Rewrite the material below with "collection date" swapped for "date collected" and nothing else changed. Omit the pictures from your answer.

— START INPUT ROWS —

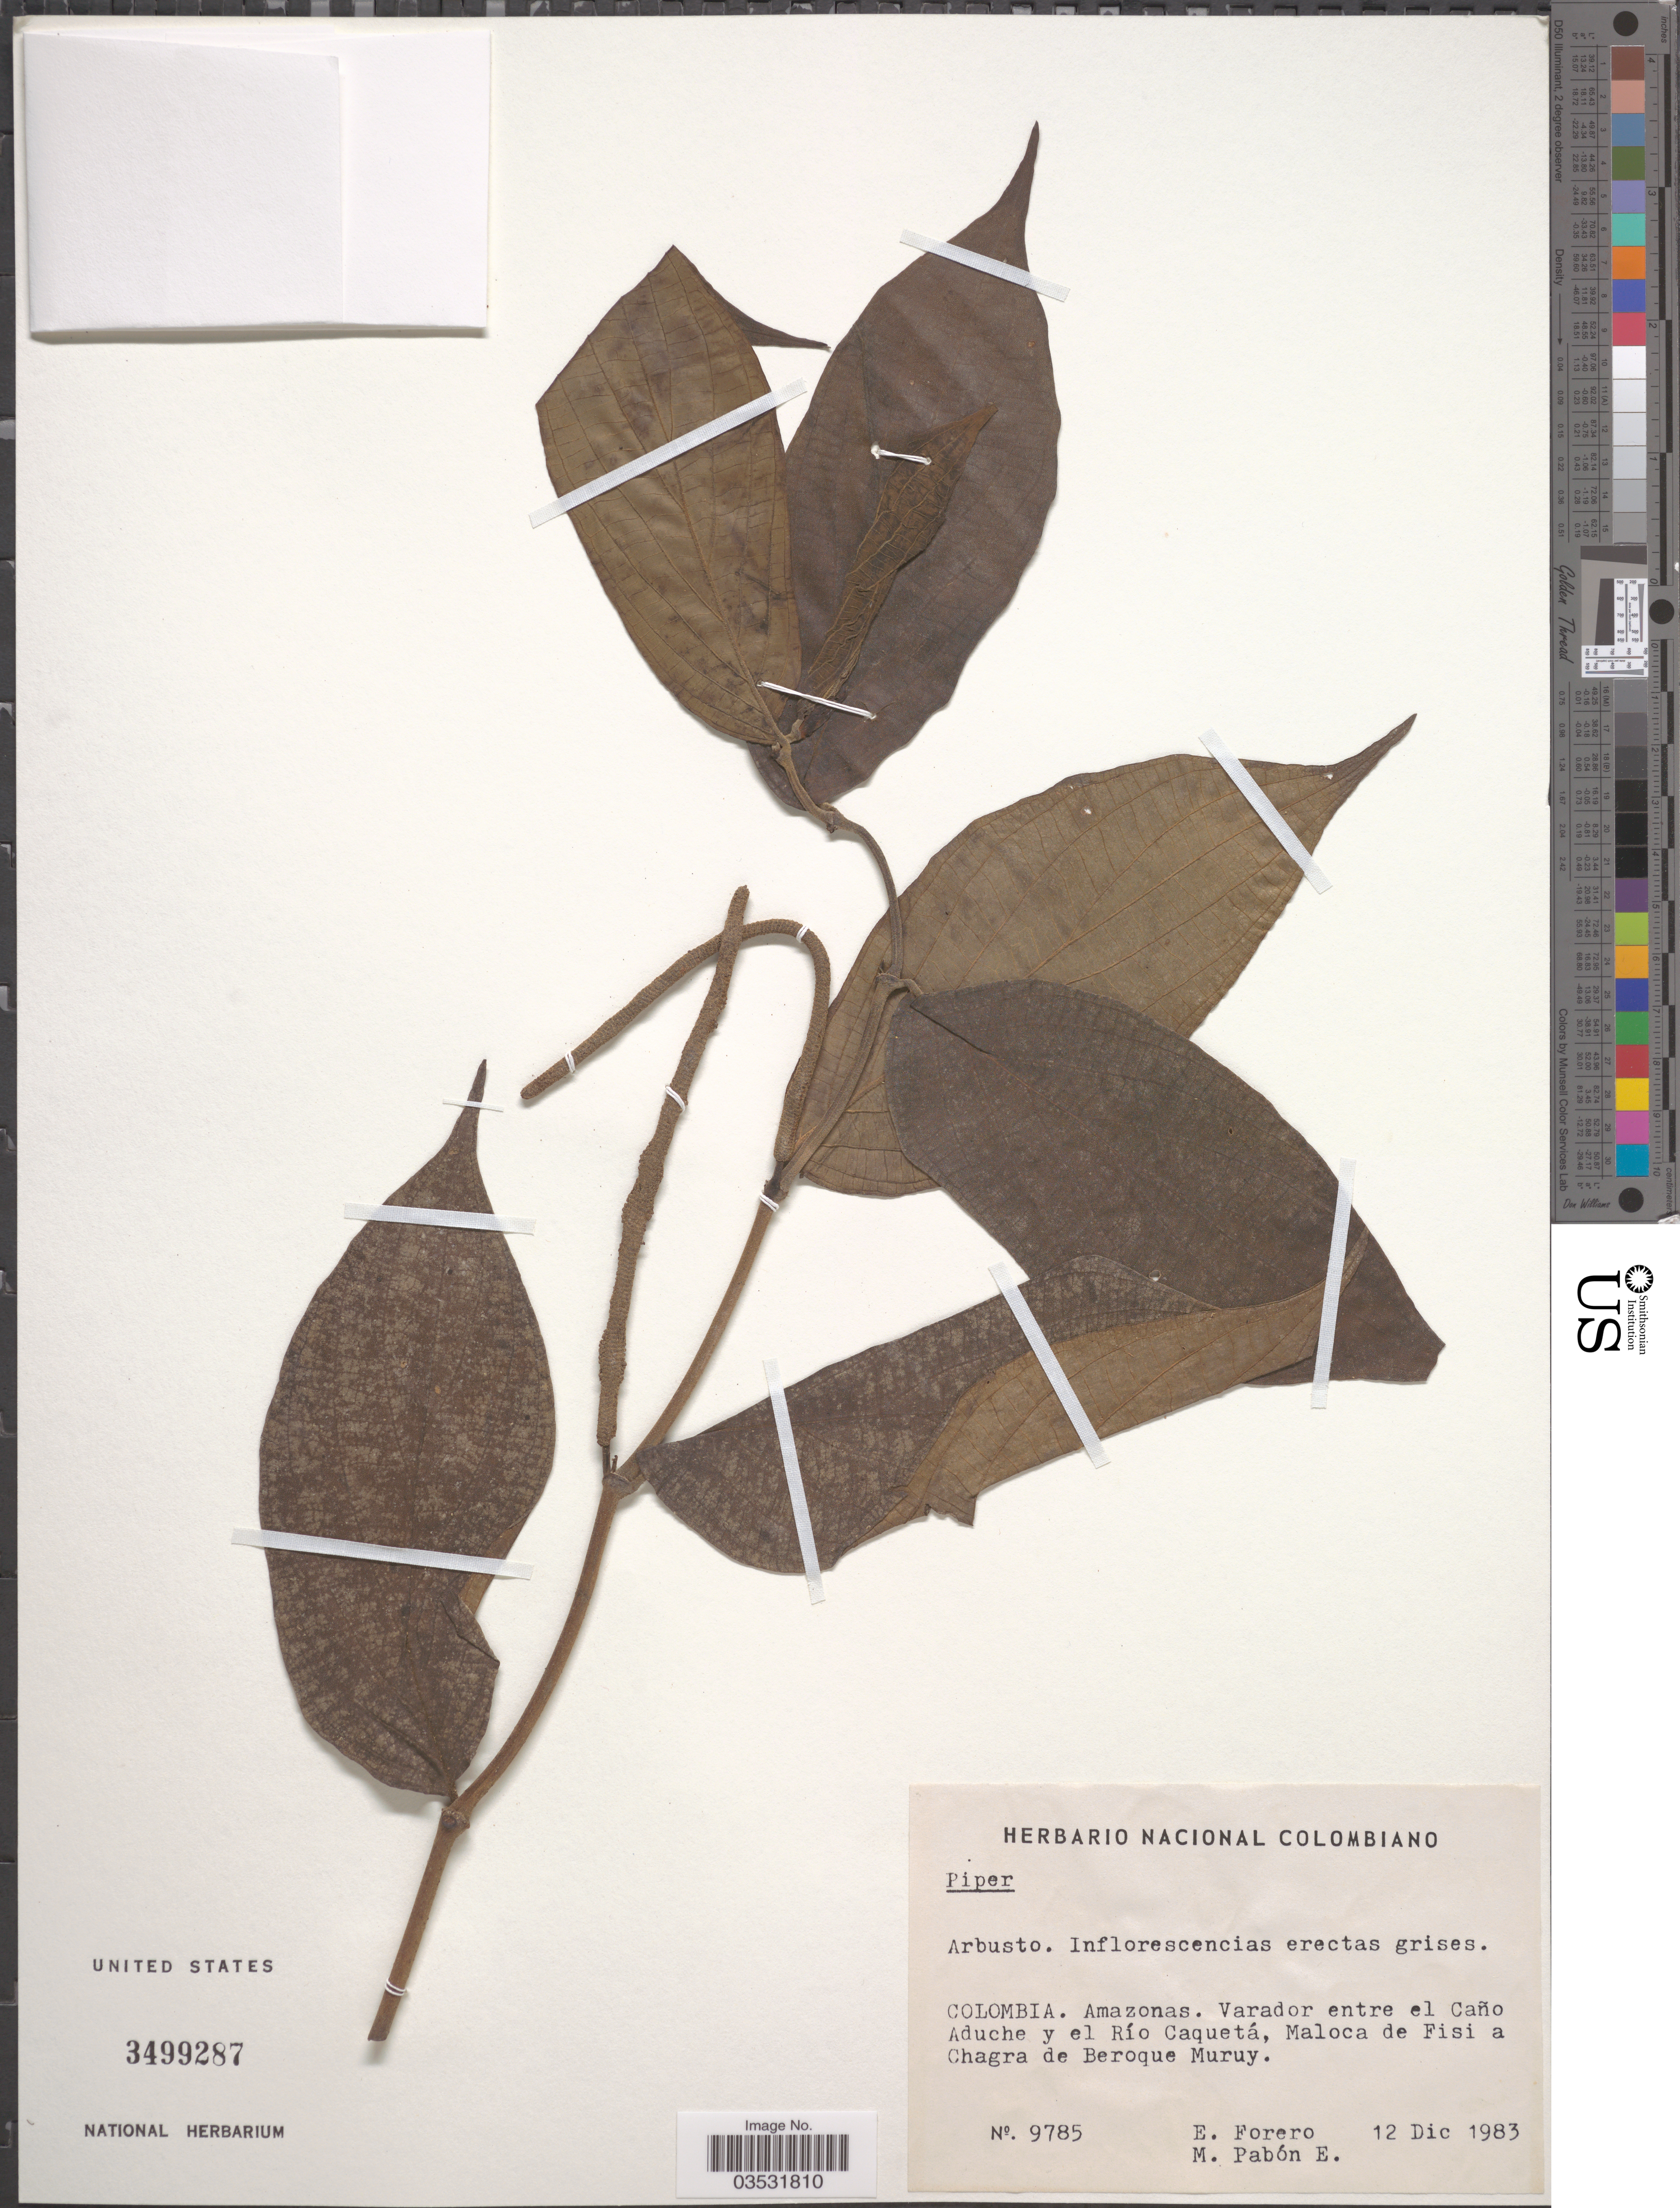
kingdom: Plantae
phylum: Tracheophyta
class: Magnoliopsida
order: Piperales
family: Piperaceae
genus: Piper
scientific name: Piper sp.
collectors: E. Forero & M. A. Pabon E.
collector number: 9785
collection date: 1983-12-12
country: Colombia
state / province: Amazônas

— END INPUT ROWS —

#### TASK ANSWER
kingdom: Plantae
phylum: Tracheophyta
class: Magnoliopsida
order: Piperales
family: Piperaceae
genus: Piper
scientific name: Piper sp.
collectors: E. Forero & M. A. Pabon E.
collector number: 9785
date collected: 1983-12-12
country: Colombia
state / province: Amazônas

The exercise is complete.